Mon premier roman de Balzac fut une très bonne surprise !
Ce roman frappe grâce à deux atouts que Balzac lui a insufflé avec brios et qui fondent l'intérêt de ce roman. Le premier atout de ce roman, est sa grande galerie de personnages hauts en couleurs et d'un réalisme implacable.
Le personnage le plus marquant est évidemment le père d'Eugénie, Félix Grandet, véritable personnage principal de l'intrigue, un personnage qui peut au premier abord faire sourire à la manière d'un Harpagon chez Molière mais qui s'avère au cours du roman être un personnage méprisable, monstrueux, diabolique. Il est un tyran domestique, une présence menaçante pour sa fille et sa femme qui ne sont pour lui que des propriétés dont il garde férocement le contrôle.
" Il est une ombre planant sur Saumur et ses habitants, une incarnation de tous les vices et maux de l'époque, un cauchemar humain qui infecte les autres personnages à commencer dont la pire des victimes reste son neveu, Charles Grandet.
Charles représente le seul espoir d'Eugénie Grandet, la fille de Félix, une jeune femme effacée, lassée par la vie sans éclat et oppressante que lui impose son père qui ne trouve de réconfort que dans la complicité qu'elle entretient avec sa mère, sa codétenue. Plus qu'une histoire d'amour portée par l'insouciance enfantine, Charles représente pour Eugénie une porte de sortie de cette existence de captive imposée par son père pour quelque chose de plus simple. Il est même pour elle une présence inspirante qui la pousse à se révolter contre son père vers la moitié de l'argent et utiliser son argent pour le bien de Charles.

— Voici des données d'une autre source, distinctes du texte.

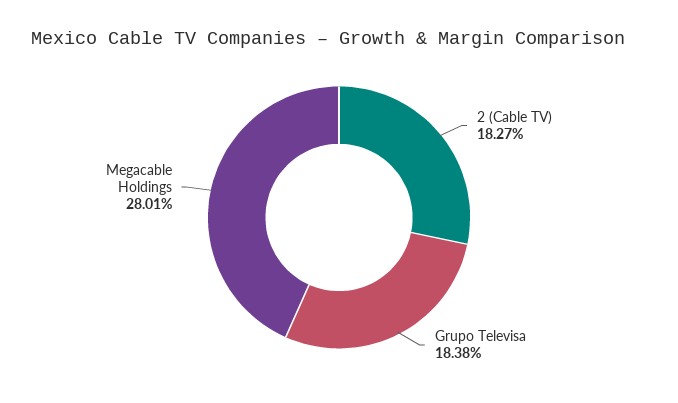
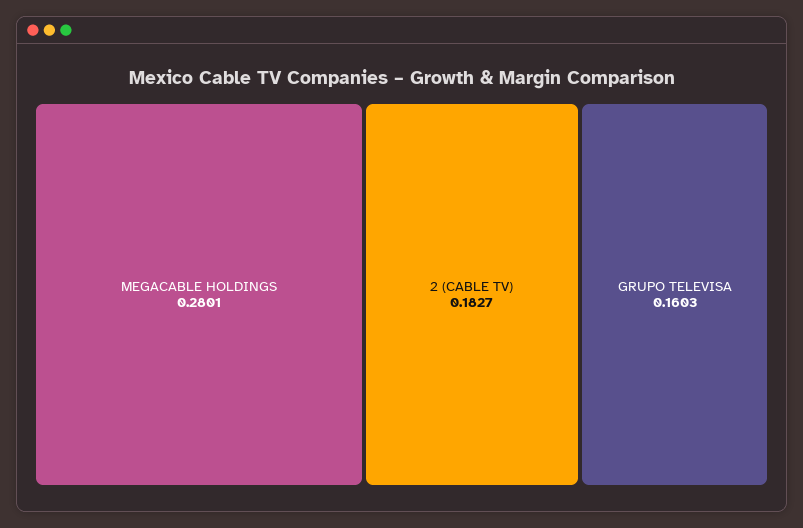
  {
    "2 (Cable TV)": 0.1827,
-   "Grupo Televisa": 0.1838,
+   "Grupo Televisa": 0.1603,
    "Megacable Holdings": 0.2801
  }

Charles est un jeune homme bon dont les vertus seront malheureusement corrompu par la vilénie du père Grandet et son manque d'empathie. C'est vers la fin du roman que sa transformation monstrueuse arrive à son terme après une discrète évolution: "P:194: Il était dominé par l'idée de reparaître à Paris dans tout l'éclat d'une haute fortune, [...] les aventures qu'il eut en divers pays effacèrent complétement le souvenir de sa cousine, de la maison, du banc, du baiser pris dans le couloir. Il se souvenait seulement du petit jardin encadré de vieux murs, parce que là, sa destinée hasardeuse avait commencé; mais il reniait sa famille: son oncle était un vieux chien qui lui avait filouté ses bijoux; Eugénie n'occupait ni son cœur ni ses pensées, elle occupait une place dans ses affaires comme créancière d'une somme de six mille francs."
Son seul espoir de vie heureuse à jamais disparu, sa mère morte depuis des années. Eugénie se retrouve seule à la fin du roman mariée à un homme auquel elle n'as aucun rien. C'est une tragédie dans laquelle les personnages ne sont pas effondrés sous une avalanche de catastrophes ni à cause d'un quelconque cataclysme mais seulement à cause de vices inscrits en les personnages qui ont empoissonnés leur vie pendant des années.

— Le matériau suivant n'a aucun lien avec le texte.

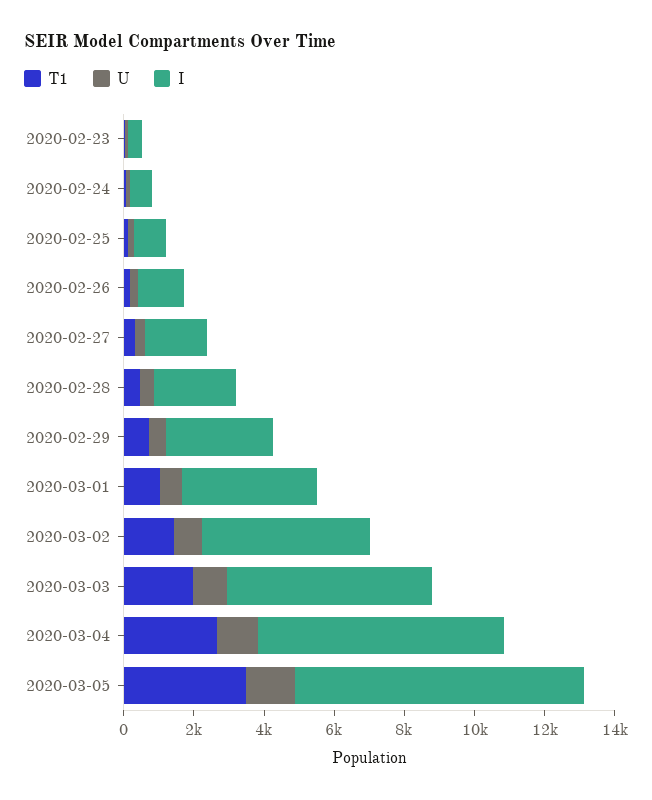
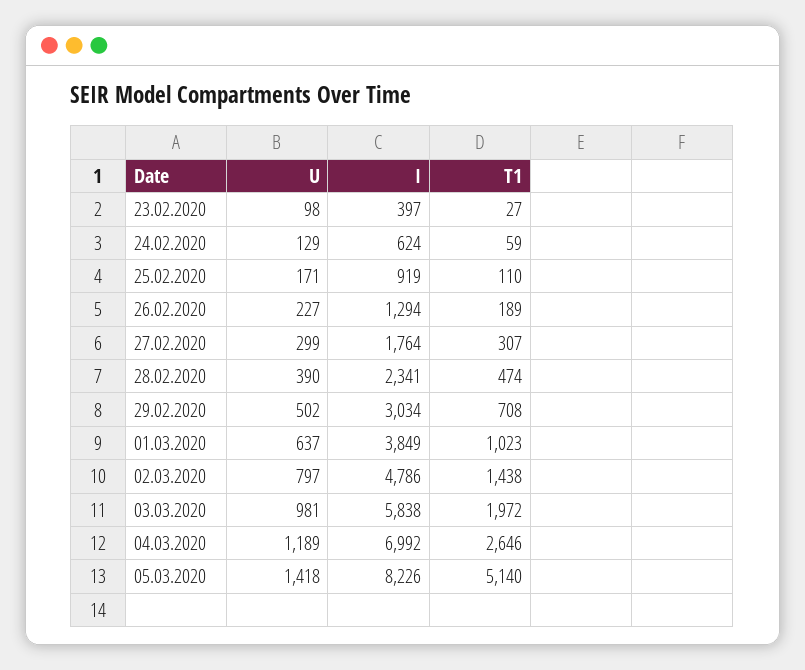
  {
    "T1": {
      "2020-02-23": 27,
      "2020-02-24": 59,
      "2020-02-25": 110,
      "2020-02-26": 189,
      "2020-02-27": 307,
      "2020-02-28": 474,
      "2020-02-29": 708,
      "2020-03-01": 1023,
      "2020-03-02": 1438,
      "2020-03-03": 1972,
      "2020-03-04": 2646,
-     "2020-03-05": 3500
+     "2020-03-05": 5140
    },
    "U": {
      "2020-02-23": 98,
      "2020-02-24": 129,
      "2020-02-25": 171,
      "2020-02-26": 227,
      "2020-02-27": 299,
      "2020-02-28": 390,
      "2020-02-29": 502,
      "2020-03-01": 637,
      "2020-03-02": 797,
      "2020-03-03": 981,
      "2020-03-04": 1189,
      "2020-03-05": 1418
    },
    "I": {
      "2020-02-23": 397,
      "2020-02-24": 624,
      "2020-02-25": 919,
      "2020-02-26": 1294,
      "2020-02-27": 1764,
      "2020-02-28": 2341,
      "2020-02-29": 3034,
      "2020-03-01": 3849,
      "2020-03-02": 4786,
      "2020-03-03": 5838,
      "2020-03-04": 6992,
      "2020-03-05": 8226
    }
  }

Balzac montre avec ce roman comment les espoirs et les rêves de jeunesse se retrouvent écrasés en son époque par la richesse nauséabonde des puissants qui traitent la vie comme une affaire et les gens comme des produits qu'ils peuvent exploiter comme pour leur semble. C'est donc une critique acerbe de république capitalisme encore naissante à cette époque doublé d'un récit émouvant sur un amour de jeunesse à jamais perdu porté par un style addictif.
Et c'est là on j'en viens au deuxième atout du roman: son style. Balzac est réputé pour ses descriptions interminables (qu'il était très vivement encouragé à faire car il était payé aux nombres de pages qu'il écrivait) mais cela ne devient jamais ennuyant, au contraire le roman prends un aspect cinématographique. Balzac prends le temps d'insuffler de la vie à Saumur, de la faire exister dans l'esprit de ses lecteurs à raconter en détails l'environnement dans lequel évoluent ses personnages. Tout le vocabulaire technique du cinéma pourrait être appliqué ici alors que le cinéma n'existait pas encore ce qui est une vraie prouesse ! Jamais un roman ne m'avait mit autant d'images en tête et ce n'est pas étonnant de voir que de nombreuses adaptations au cinéma ont étés réalisées de ce roman.
En conclusion le roman de Balzac est un récit génial et cinématographique qui blesse par son réalisme. Et le plus atroce dans l'histoire c'est que le changement de la narration du passé simple au présent de vérité générale à la fin du roman est un présent que nous vivons aujourd'hui.